Existing Homes Sales and Inventory Months of Supply (thru September 2012)
Most of homes sold are existing homes sales, so it is an important area of the housing sector to follow. I’m continuing a feature called “Easy Trends” – a place where I’ll analyze the recent trend for an indicator and discuss whether it is currently going up, down or neither. You can read the basics of my methodology on the FAQ page.
NOTE: You may be reading an outdated analysis. Please visit my latest existing homes sales and inventory months of supply trend analysis for more info.
Quick ‘n Easy
Typically, if it would take longer than 6 months for the unsold inventory of existing homes (not newly built) to be sold at the latest pace of sales, we can expect prices for existing homes to go up. If it’s less than 6 months, we can expect prices to go down.
You can get a sense for whether there are too many existing homes still on sale (inventory) by taking the total inventory and dividing it by the pace of sales. The result is “months of supply,” which basically means that if existing homes were to continue selling at the same rate as the most recent month of data, the current inventory of homes would be sold by that many months. A normal reading is around 6 months – higher number means too much inventory, and if supply is greater than demand, that usually means prices will drop.
Here’s a chart of the Existing Homes Inventory Months of Supply from Calculated Risk: (focus on the red line)
Existing Homes Sales Trends and Projections
Below, I will discuss whether the indicator is currently in a trend, when the last confirmed trend was and what that says about projecting the next data point to be released.Existing Homes Sales Trend Analysis
Quick ‘n Easy
The September report established a confirmed falling trend. From June thru September, supply was falling by about 0.24 months with each passing month. We are slightly below the equilibrium point for prices, which means existing home prices aren’t being pressured to fall in the near future.
Current Trend: Jun – Sep 2012. During that time, there was a confirmed downward trend, with existing homes inventory supply falling by 0.24 months with each passing month.
Last Confirmed Trend: Jan – Jun 2012. During that time, existing homes inventory supply was rising by 0.09 months with each passing month.
Projected Next Data Point
The next report is for October 2012. If the recent trend (excluding any off trend data points) continues, the next value for months of supply of existing homes inventory would be about 5.6 for October 2012. It is probably difficult to move much lower from here, given that we’re essentially at normal values. We’ll have to see what happens.
With the latest report from September 2012, the existing homes sales inventory months of supply established a confirmed downward trend (good) from June thru September. Because inventory numbers are not seasonally adjusted, there are some seasonal patterns to what we see in the months of supply figure as well. It is typically at its lowest in December and highest in the mid-summer. Therefore, we should expect the number could move down from here, but because it’s already pretty low, that may be difficult to do at the same pace.

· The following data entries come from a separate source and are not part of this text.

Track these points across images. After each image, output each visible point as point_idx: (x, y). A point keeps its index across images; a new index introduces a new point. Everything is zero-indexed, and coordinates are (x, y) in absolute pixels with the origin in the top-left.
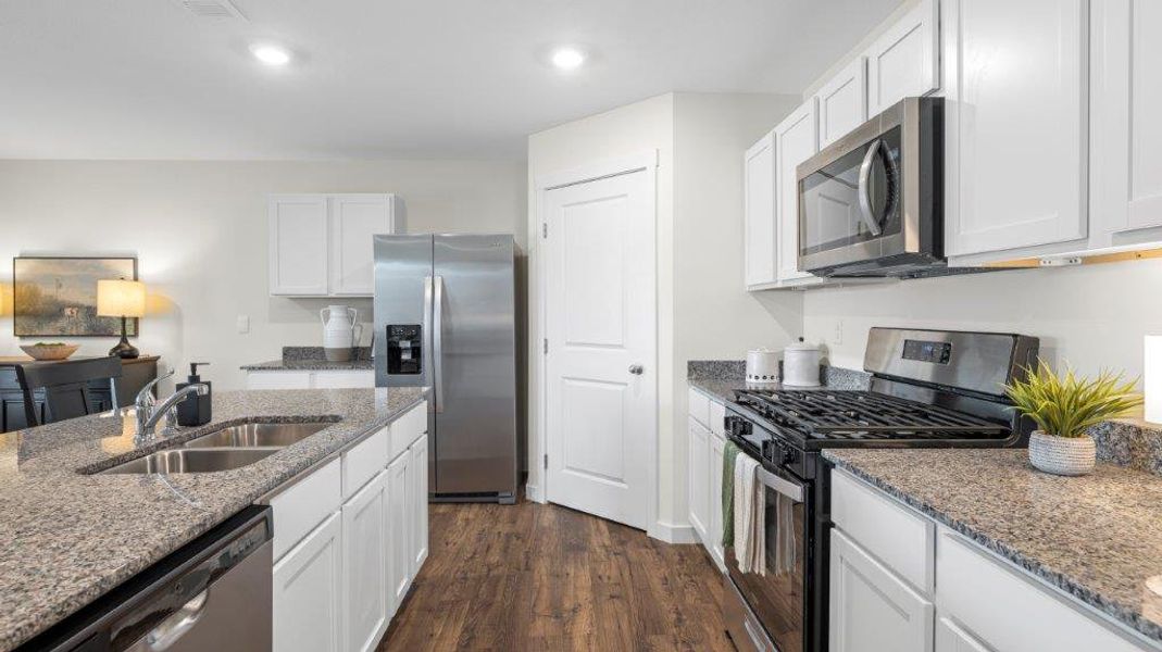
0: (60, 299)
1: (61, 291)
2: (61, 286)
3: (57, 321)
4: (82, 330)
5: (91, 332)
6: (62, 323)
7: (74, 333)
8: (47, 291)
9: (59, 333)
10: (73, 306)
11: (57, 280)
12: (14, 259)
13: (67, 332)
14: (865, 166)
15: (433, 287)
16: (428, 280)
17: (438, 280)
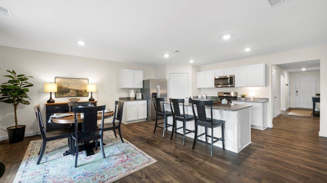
0: (69, 88)
1: (69, 86)
2: (69, 85)
3: (68, 93)
4: (75, 95)
5: (77, 96)
6: (69, 94)
7: (73, 96)
8: (65, 86)
9: (69, 96)
10: (72, 90)
11: (68, 84)
12: (55, 78)
13: (71, 96)
14: (229, 79)
15: (158, 87)
16: (158, 86)
17: (159, 86)
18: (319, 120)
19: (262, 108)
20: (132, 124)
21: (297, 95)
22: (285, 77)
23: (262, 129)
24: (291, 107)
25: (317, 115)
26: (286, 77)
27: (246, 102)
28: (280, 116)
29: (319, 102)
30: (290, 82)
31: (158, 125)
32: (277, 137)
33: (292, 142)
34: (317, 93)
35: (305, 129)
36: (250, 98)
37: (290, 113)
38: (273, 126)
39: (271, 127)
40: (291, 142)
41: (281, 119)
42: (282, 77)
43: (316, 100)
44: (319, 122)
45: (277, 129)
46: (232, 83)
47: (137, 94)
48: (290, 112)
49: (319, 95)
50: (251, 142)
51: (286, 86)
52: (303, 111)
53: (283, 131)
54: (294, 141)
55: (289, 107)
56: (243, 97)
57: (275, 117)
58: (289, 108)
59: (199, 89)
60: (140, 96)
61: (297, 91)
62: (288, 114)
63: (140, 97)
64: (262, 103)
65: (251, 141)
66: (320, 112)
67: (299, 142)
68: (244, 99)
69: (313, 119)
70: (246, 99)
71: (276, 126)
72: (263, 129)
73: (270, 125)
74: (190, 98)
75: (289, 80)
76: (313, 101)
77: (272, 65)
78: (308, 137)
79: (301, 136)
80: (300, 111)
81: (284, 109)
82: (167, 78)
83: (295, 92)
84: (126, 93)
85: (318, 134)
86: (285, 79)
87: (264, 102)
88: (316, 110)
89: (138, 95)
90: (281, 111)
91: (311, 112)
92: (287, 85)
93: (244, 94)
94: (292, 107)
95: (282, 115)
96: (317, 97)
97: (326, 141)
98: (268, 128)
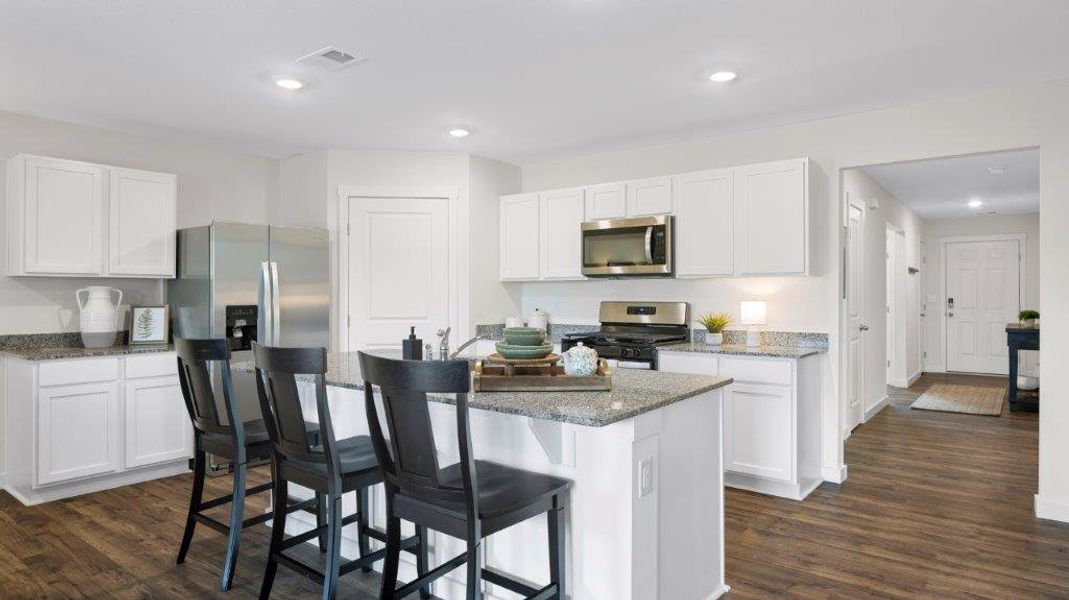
14: (648, 236)
15: (270, 271)
16: (265, 265)
17: (274, 265)
18: (1036, 428)
19: (795, 387)
20: (70, 505)
21: (951, 315)
22: (902, 233)
23: (797, 495)
24: (928, 369)
25: (1025, 405)
26: (906, 234)
27: (722, 357)
28: (882, 417)
29: (1036, 347)
30: (924, 260)
31: (204, 513)
32: (858, 540)
33: (923, 563)
34: (1023, 309)
35: (980, 480)
36: (745, 333)
37: (926, 401)
38: (849, 470)
39: (839, 481)
40: (920, 567)
41: (885, 433)
42: (891, 234)
43: (1024, 338)
44: (1036, 441)
45: (862, 492)
46: (664, 254)
47: (139, 312)
48: (922, 391)
49: (1033, 315)
50: (727, 588)
51: (911, 278)
52: (972, 388)
53: (885, 499)
54: (931, 557)
55: (920, 371)
56: (713, 327)
57: (863, 420)
58: (923, 374)
59: (514, 286)
60: (155, 324)
61: (951, 301)
62: (916, 404)
63: (159, 332)
64: (794, 362)
65: (727, 582)
66: (1037, 390)
67: (953, 566)
68: (719, 337)
69: (1012, 426)
70: (729, 338)
71: (859, 471)
72: (802, 491)
73: (833, 469)
74: (413, 336)
75: (922, 249)
76: (1010, 343)
77: (842, 170)
78: (994, 526)
79: (964, 525)
80: (962, 389)
81: (900, 377)
82: (331, 226)
83: (943, 301)
84: (56, 308)
85: (1031, 509)
86: (902, 246)
87: (804, 356)
88: (1021, 382)
89: (147, 319)
90: (891, 387)
91: (1003, 392)
92: (912, 271)
93: (716, 314)
94: (931, 368)
95: (893, 408)
96: (1026, 324)
97: (1065, 545)
98: (825, 484)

The latest reading (September 2012) sits slightly below the equilibrium point, meaning that existing homes prices are positioned to stay about the same or rise slightly in the near future. Most media articles focus on the actual number of homes sold, but it’s not the number of homes sold that matters in this report. Existing homes don’t generate much in the way of GDP. Instead, what’s important is that the supply of existing homes isn’t too high, so that prices can be stable or rising slightly. And for this month, that number improved.
Another component of the report that does warrant attention is the percentage of sales that were either a result of foreclosure or a short sale (where the bank accepts whatever they can get for the house and forgives the rest of the mortgage balance). These are considered “distressed sales” – they put pressure on prices of homes because they represent situations where the seller is very eager to get rid of the house. A lower the percentage of overall sales that are “distressed sales” would represent a healthier housing market. For September, that number was slightly worse than August (24 percent vs 22 percent), but this has generally been improving of late. Hopefully, it will not get worse next month.
If you compare inventory levels to the year before (see the Calculated Risk chart at the top of this post), you’ll see that inventory has been steadily declining since early 2011. The bottom line here is that things are starting to reach a normal point with respect to price stability in the existing homes sales market.
Before assuming we’re out of the woods, remember that there are many homes in “shadow inventory” – that is, homes whose owners really want to sell but simply haven’t put them on the market because prices have dropped so low. If we do see any hint of a price increase, there are plenty of these homes that might rush back onto the market, which means increased supply, which means lower prices. In other words, we may not get to the point of rising prices for many years until all the “shadow inventory” can be sold off.
The economy desperately needs price stability moving forward. But we are only talking about where things stand now. If the economy were to experience a shock, there would be less demand for housing, more foreclosures, etc., all of which would contribute to months of supply going back up again and prices dropping again.